No conservative could countenance an association with GetUp!, but anti-Abbott campaigners try to woo supporters with claims they are centrist while not shying from offers of assistance from the radical organisation.
Of all Liberal prime ministers since Sir Robert Menzies, Abbott is undoubtedly the most significant after his mentor John Howard, in whose Cabinet he served.
Abbott’s opponents prefer to dwell on his much-publicised foibles, his munching on an onion and knighthood of the more-than-worthy Prince Philip, than his many achievements as prime minister, let alone his outstanding record as a great volunteer both as a firefighter and a surf life saver.
For a dissident group to claim Liberal heritage and attempt to oust such a figure indicates their lack of calibre.
In the months before the May federal election, the Coalition will face the fallout from the March 23 NSW state election in which the Berejiklian government seems likely to take a hit, and will produce a Budget in April.
With the Christmas-Australia Day hiatus still playing out, few Australians are sufficiently interested in politics to turn from the cricket, but at the end of the month the campaigns will be in full swing and the options will be presented more clearly.
There can be no doubt Labor wishes to introduce a high-taxing regime that will punish hardworking Australians and destroy whatever they have saved for their retirements.
Labor is going to appeal to those who believe they have a right to the wealth created by the sweat and toil of others.
The ALP will also seek to claim a moral high ground on such issues as illegal immigration by removing the greatest deterrent the nation has had — the refusal of the government to permit illegal maritime entrants to reach Australia.
Opposition Leader Bill Shorten has equivocated on this issue but, like his predecessor, the duplicitous Rudd, there is no doubt Labor will weaken the successful border protection regime and there will be renewed deaths at sea as people smugglers resume their evil trade.
Never forget that under the Greens and Labor more than 1200 men, women and children died attempting to land in Australia, and 50,000 illegal arrivals necessitated the reopening of detention camps closed by the Howard Coalition government.
The choice at this election should not be influenced by the green-left’s fake news.

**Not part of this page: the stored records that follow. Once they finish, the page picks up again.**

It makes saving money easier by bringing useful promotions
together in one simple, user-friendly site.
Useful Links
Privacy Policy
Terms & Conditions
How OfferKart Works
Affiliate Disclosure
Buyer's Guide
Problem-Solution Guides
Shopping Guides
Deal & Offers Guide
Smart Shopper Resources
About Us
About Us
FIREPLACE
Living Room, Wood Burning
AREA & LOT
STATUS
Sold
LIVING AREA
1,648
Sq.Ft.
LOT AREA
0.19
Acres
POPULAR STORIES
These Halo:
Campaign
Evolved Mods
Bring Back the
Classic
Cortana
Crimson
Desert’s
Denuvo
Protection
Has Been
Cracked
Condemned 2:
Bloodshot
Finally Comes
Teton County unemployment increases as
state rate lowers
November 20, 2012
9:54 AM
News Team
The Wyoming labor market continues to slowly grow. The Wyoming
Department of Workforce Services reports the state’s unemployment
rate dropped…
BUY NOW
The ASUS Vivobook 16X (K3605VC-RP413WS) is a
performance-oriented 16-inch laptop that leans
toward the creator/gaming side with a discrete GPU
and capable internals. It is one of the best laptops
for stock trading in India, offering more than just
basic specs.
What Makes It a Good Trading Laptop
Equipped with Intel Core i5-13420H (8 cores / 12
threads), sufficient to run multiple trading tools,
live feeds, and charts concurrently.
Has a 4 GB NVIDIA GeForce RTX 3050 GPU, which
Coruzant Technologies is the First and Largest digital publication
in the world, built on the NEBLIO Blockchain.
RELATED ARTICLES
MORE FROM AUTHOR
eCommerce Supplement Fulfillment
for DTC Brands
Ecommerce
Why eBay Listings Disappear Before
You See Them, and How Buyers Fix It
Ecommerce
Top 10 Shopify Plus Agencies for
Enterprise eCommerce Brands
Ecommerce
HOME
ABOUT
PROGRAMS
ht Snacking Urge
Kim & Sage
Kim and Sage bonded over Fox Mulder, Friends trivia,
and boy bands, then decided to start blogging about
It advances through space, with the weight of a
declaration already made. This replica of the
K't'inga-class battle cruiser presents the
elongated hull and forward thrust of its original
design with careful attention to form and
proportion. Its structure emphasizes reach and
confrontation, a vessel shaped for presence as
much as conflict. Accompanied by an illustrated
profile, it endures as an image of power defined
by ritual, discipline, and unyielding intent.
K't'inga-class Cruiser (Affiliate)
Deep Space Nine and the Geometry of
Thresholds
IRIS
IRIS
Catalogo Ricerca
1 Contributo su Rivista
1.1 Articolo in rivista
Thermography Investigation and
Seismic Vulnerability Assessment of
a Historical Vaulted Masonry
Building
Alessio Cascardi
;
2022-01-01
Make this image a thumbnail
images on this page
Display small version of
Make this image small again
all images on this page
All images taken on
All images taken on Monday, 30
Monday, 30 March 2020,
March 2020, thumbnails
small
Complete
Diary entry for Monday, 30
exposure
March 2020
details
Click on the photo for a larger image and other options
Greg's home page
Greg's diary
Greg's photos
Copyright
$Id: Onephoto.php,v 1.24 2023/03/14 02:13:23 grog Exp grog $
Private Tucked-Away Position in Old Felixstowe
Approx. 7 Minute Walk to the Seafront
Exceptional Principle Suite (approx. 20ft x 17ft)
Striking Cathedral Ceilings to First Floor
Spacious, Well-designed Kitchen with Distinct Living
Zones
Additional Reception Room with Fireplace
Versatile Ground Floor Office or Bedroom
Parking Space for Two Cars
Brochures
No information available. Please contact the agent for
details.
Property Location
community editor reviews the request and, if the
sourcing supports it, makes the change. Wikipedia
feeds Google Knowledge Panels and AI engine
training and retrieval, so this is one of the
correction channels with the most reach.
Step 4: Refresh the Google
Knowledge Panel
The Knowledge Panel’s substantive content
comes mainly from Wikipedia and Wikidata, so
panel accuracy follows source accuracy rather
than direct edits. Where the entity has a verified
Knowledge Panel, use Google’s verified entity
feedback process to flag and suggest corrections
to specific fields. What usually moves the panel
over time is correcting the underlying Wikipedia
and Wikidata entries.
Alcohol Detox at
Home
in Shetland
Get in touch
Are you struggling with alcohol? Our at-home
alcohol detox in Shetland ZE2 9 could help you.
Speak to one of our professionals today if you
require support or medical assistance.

Australians should consider the real options on offer — higher taxes, higher power and housing prices, fewer jobs, and greater legal and illegal immigration should they vote Labor. Or a government determined to drive down costs — whether they be taxes, electricity, or housing for younger Australians.
This election the choice is clear — vote to maintain a recognisable nation, or to join those nations heading into economic oblivion.